Definition of a Flow Network:
A directed graph (V,E) with the following properties:
- Associated with each edge e is a capacity c(e) , c(e)>0.
- There is a single source node s belonging to V
- There is a single sink node t belonging to V
Nodes other than s and t are called internal nodes.
Assumptions:
- All capacities are integers.
- There must be at least one edge leaving source
- There must be at least one edge entering the sink
Defining Flow:

Basically carrying traffic or flow. More formally, flow is a function mapping each edge to a value f(e) satisfying the following three constraints:
- {Capacity Constraint} For each edge e, f(e)<=c(e)
- {Skew Symmetry} For each pair of vertices u,v , f(u,v) = -f(v,u)
- {Flow Conservation} For each node v other than s and t, sum of all flow going out of v must be zero. In other words, total +ve flow coming into v (or fin(v)) equals total +ve flow going out of v (or fout(v)).
Hence f can be both negative or positive, also called the net flow of that edge. The value of network flow is thence summation of flow going out of source.
Note: Generally flow for an edge corresponds to the positive flow.
Defining Flow between sets:
f(X,Y) = sum of f(x,y) , x belongs to X, y belongs to Y.
Some Basic Identities:
- f(X,X) = 0
- f(X,Y) = -f(Y,X)
- f(XUY,Z) = f(X,Z) + f(Y,Z) if X and Y are disjoint.
- f(s,V) = f(V,t)
Proof:
f(s,V)
= f(V,V) – f(V-s,V)
= f(V,V-s)
= f(V,t) + f(V,V-s-t)
= f(V,t) – f(V-s-t,V)
= f(V,t)
The Maximum-Flow Problem
Natural Goal – Maximizing the flow from source to sink without violating capacity constraints.
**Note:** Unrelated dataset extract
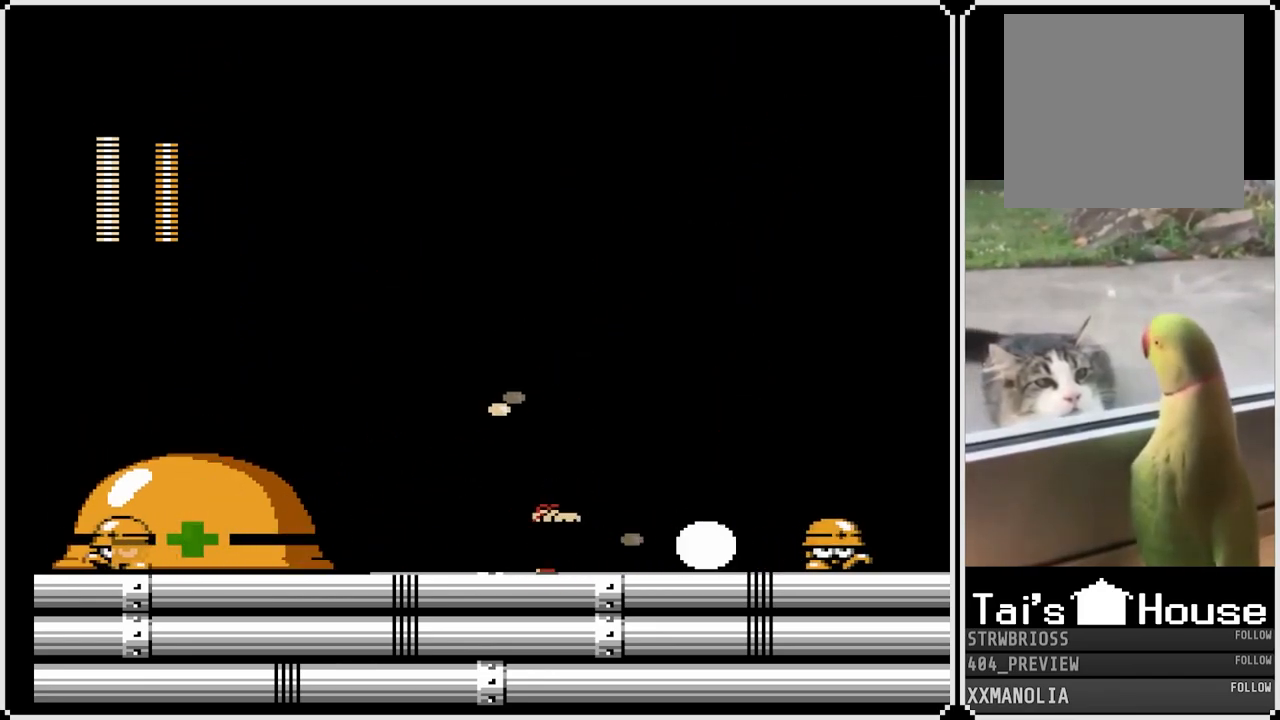
{"buttons": ["SQUARE", "DPAD_LEFT"], "left_stick": "center", "right_stick": "center", "events": [[50, "SQUARE", "up"], [100, "SQUARE", "down"], [333, "DPAD_RIGHT", "up"], [350, "DPAD_LEFT", "down"]]}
Note: Problem for multiple sources and sinks can be reduced making a global source and a global sink and connecting with infinite capacities.
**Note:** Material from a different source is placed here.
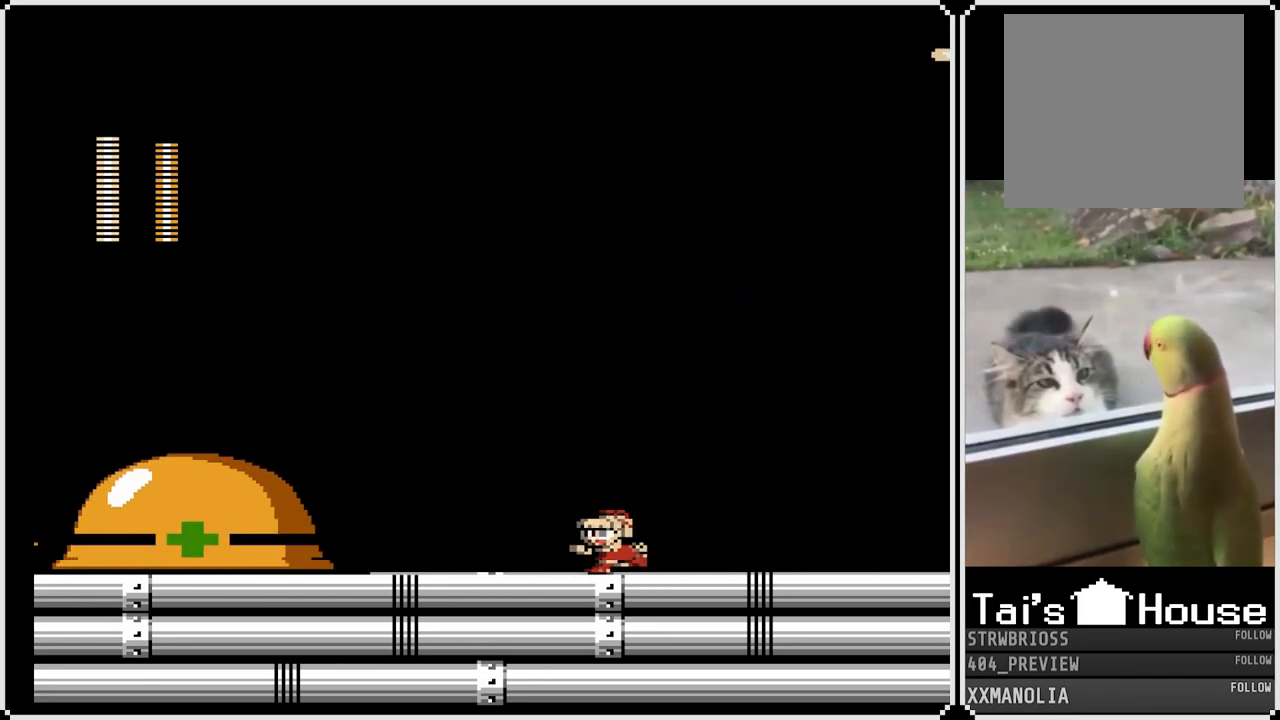
{"buttons": ["SQUARE"], "left_stick": "center", "right_stick": "center", "events": [[150, "DPAD_LEFT", "up"]]}
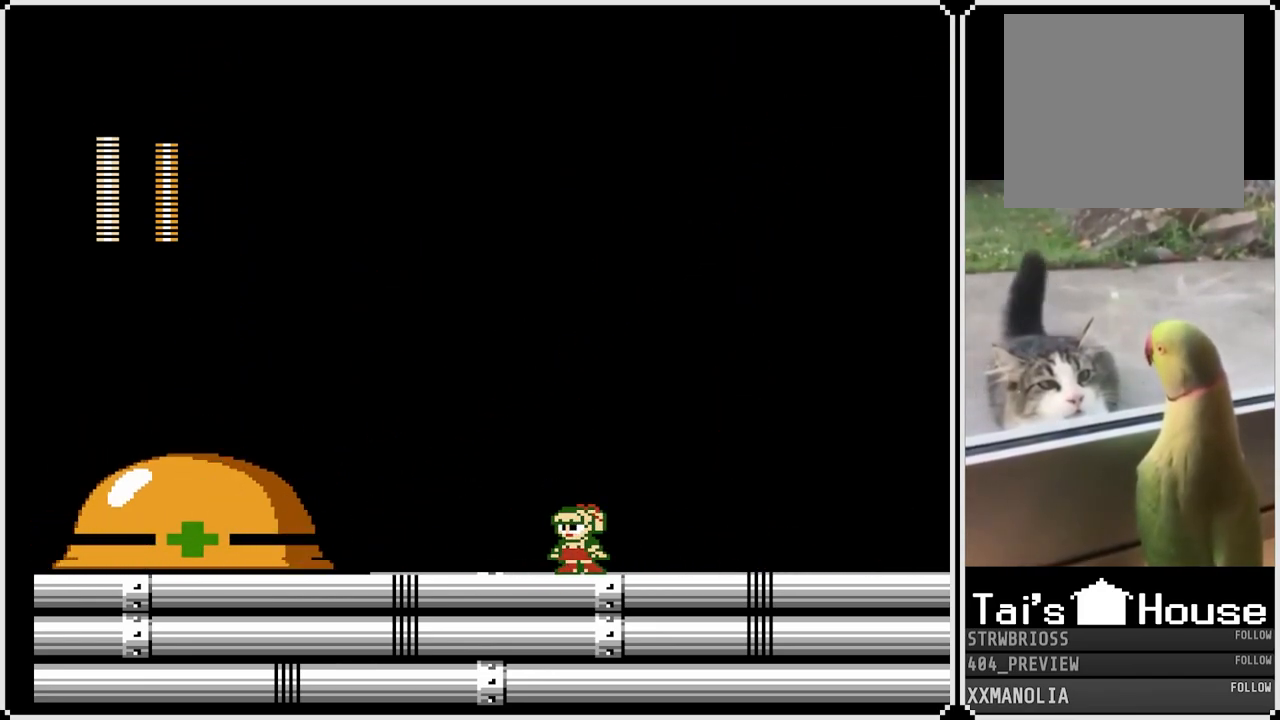
{"buttons": ["SQUARE"], "left_stick": "center", "right_stick": "center", "events": []}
Example: Formulate maximum flow as linear programming problem.
Designing The Algorithm:
- DP won’t work here.
- If start with a greedy approach then we can counter that by compensating some flows and directing it to other edges.
- Hence the concept of augmenting paths
Residual Graph: G’ defined w.r.t. some flow f.
- Node set of G’ same as G
- Consists of edges that can admit more net flow.
- For every edge having flow less than capacity (assuming forward to be the direction of the capacity)
-
- A forward edge with residual capacity
- A backward edge describing the flow for that edge
- Mathematically, cf(u,v)=c(u,v)-f(u,v) {c(u,v) will be zero for the reverse edge in nearly all cases}
Note: If f is a flow in G and f’ is a flow in Gf, then f+f’ is also a flow in G. Proof is trivial using the definition of flow network.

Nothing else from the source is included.